2020年東京五輪・パラリンピック開催と連動し、観光振興の切り札として「カジノ」の解禁を目指す動きが活発化してきた。超党派の「国際観光産業振興議員連盟」(カジノ議連)はカジノ合法化に向けた関連法案の今国会での成立を目指し、各党に対する働きかけを再開。民間による「IR(統合型リゾート)推進協議会設立準備委員会」(議長・寺島実郎多摩大学長)も5日発足し、合法化の動きを側面支援していくことを決定した。

 「法案は4月中旬以降、今国会中に通していきたい。日本経済の発展という見地から支えていただきたい」。5日に開かれた民間によるIR推進協議会の準備委初会合で、カジノ議連の細田博之会長は今国会での法案成立に不退転の決意を示した。

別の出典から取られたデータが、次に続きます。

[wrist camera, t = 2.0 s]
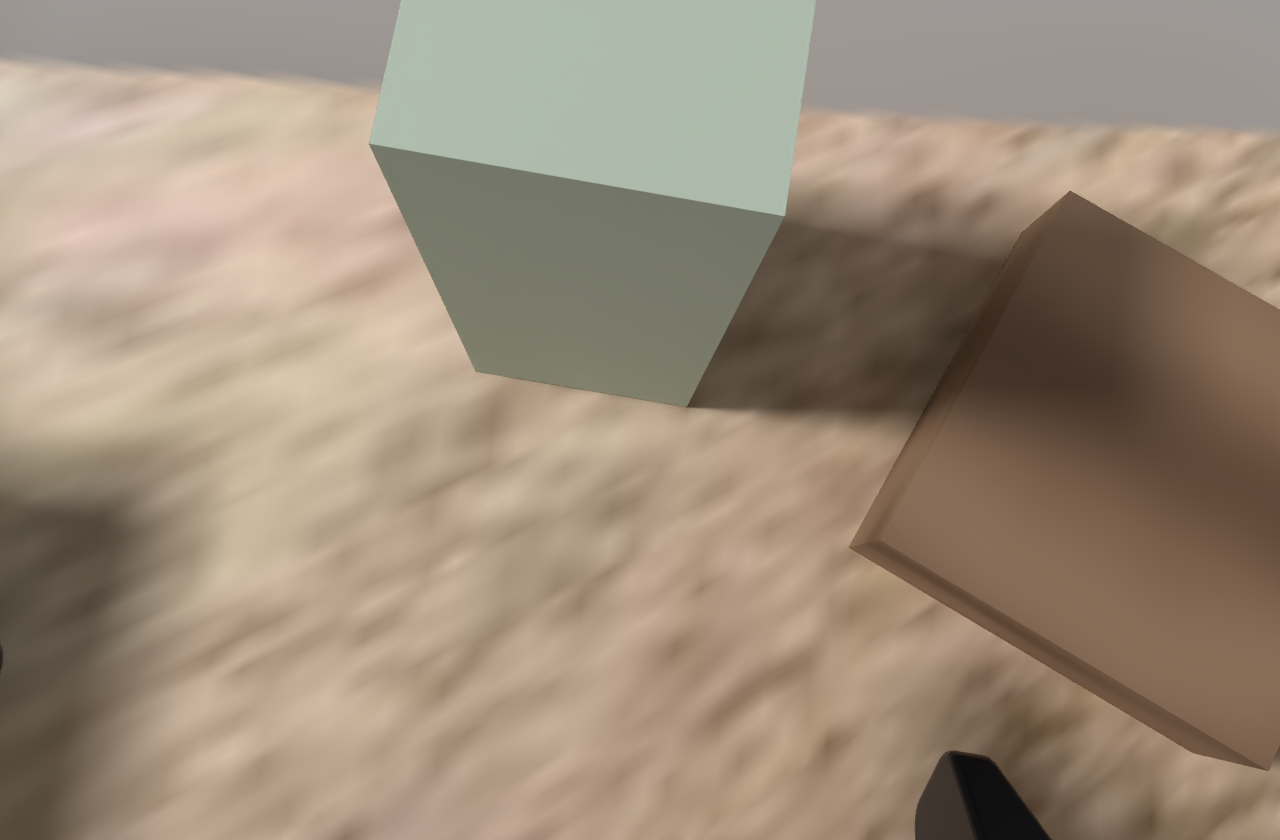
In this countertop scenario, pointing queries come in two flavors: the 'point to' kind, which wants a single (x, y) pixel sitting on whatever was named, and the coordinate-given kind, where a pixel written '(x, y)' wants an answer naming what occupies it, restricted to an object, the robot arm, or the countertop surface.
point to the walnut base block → (1109, 481)
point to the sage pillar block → (593, 175)
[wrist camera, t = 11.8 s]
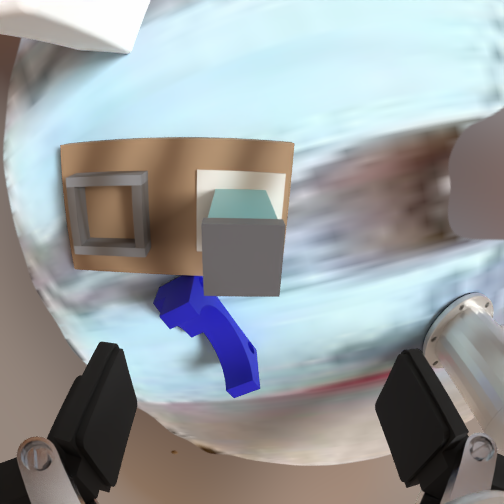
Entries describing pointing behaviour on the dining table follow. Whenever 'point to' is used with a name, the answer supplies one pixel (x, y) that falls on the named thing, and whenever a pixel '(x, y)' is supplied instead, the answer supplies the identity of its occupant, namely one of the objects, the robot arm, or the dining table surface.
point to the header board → (160, 196)
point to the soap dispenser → (75, 22)
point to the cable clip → (210, 330)
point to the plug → (242, 245)
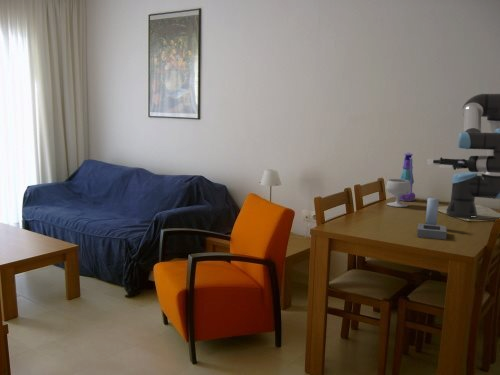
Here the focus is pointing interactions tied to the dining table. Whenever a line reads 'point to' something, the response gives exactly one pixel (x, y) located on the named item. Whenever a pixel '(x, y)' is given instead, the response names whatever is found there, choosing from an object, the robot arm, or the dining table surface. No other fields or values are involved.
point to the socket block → (431, 231)
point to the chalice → (398, 190)
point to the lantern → (408, 177)
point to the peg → (432, 211)
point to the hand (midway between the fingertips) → (433, 163)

 準備委はコンビニエンスストア大手ローソンの新浪剛史最高経営責任者(CEO)、サントリーホールディングスの鳥井信吾副社長、JR九州の石原進会長ら約10人で構成することも決定。6月には推進協議会を正式に立ち上げ、合法化を支援する。

 国会では、昨年12月に自民党、日本維新の会、生活の党の3党がカジノを解禁・合法化し、カジノを中心とした「統合型リゾート(IR)」の整備を政府に促す推進法案を衆院に提出済みだ。カジノ合法化は、経済波及効果が7兆円以上との試算もあり、国際会議場やホテルなどの大規模施設の整備や観光客誘致で雇用や消費の拡大が見込まれるとして期待が大きい。

 一方で、ギャンブル依存や金融犯罪への懸念もあって、慎重な対応を求める意見もある。与党の公明党はカジノ合法化の推進法案の共同提出を見送った。石井啓一政調会長は5日の記者会見で「議論が深まっていない」と強調。井上義久幹事長が昨年11月に「私は慎重だ」と反対姿勢を示したことを受け、党内の意見集約はストップしたままだ。

 推進法案は、政府に対し「必要な法制上の措置は法施行後1年を目途に講じなければならない」と規定。政府はこれを受け、カジノ業者を「免許制」にすることや犯罪防止のための「査察官」制度の導入などを柱とする実施法案の具体化を進めることになる。

 2020年東京五輪に向け、都市計画や施設整備はすでに動き始めており、逆算すれば、「推進法案を今国会で成立させなければ、東京五輪に合わせた観光施設建設が間に合わない」(カジノ議連関係者)という。カジノ議連の岩屋毅幹事長は5日、産経新聞の取材に対し「多くの議員に賛同してもらえるよう努力する。(来年度予算成立後には)他の法案より、できるだけ優先して審議してもらいたい」と述べた。